TASK GOAL: Find the line with "359 1064 301" in the entries below. Repeat it, every following line, and the line with "503 395 14.95", exactly and with nothing added.

Stored items:
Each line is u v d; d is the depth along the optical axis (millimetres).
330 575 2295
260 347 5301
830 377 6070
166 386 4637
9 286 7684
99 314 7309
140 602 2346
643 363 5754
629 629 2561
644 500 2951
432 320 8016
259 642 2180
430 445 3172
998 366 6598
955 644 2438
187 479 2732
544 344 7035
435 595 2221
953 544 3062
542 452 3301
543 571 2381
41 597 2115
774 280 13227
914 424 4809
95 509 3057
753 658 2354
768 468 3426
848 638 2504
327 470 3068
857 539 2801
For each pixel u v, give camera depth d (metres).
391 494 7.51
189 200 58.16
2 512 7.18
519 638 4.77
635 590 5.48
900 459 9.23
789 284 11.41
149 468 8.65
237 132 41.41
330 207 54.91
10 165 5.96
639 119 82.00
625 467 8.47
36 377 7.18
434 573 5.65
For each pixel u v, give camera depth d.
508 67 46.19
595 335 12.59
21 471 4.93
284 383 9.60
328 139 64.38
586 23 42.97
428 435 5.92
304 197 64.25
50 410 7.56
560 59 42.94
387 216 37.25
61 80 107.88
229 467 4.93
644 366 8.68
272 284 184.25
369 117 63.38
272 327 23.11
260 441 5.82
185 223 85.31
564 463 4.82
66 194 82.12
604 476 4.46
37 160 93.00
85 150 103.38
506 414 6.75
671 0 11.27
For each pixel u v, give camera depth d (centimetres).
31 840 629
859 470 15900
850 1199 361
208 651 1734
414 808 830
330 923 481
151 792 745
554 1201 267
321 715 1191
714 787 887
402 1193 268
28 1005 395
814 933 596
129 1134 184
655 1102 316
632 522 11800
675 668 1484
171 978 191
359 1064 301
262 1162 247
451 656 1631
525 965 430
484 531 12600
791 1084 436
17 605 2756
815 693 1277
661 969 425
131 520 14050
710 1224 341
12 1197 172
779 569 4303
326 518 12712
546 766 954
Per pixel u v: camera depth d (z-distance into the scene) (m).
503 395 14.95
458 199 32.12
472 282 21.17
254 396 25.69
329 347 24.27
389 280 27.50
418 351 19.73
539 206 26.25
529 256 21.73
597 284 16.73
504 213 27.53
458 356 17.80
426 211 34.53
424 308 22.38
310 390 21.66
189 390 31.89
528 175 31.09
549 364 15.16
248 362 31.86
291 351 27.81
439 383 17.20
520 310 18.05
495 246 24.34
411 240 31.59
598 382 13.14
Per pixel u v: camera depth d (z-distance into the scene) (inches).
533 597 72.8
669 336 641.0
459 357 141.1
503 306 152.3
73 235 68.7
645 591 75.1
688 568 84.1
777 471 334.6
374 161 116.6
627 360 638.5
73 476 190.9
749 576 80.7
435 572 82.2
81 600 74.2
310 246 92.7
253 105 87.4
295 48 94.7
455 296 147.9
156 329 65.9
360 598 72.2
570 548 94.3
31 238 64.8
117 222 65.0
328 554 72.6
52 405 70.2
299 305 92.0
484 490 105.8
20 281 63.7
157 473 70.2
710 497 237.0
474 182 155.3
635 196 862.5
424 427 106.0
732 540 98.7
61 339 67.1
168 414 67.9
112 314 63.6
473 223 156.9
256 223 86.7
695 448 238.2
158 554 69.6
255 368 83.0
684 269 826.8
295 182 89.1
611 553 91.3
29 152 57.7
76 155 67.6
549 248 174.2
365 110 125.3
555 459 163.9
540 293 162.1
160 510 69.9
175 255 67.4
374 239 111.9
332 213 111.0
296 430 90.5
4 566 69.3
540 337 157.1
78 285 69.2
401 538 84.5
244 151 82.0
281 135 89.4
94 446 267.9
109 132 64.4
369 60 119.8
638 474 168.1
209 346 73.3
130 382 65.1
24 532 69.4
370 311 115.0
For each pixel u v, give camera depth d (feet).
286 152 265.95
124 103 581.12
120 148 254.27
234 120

ANSWER SECTION:
359 1064 301
262 1162 247
451 656 1631
525 965 430
484 531 12600
791 1084 436
17 605 2756
815 693 1277
661 969 425
131 520 14050
710 1224 341
12 1197 172
779 569 4303
326 518 12712
546 766 954
Per pixel u v: camera depth d (z-distance into the scene) (m).
503 395 14.95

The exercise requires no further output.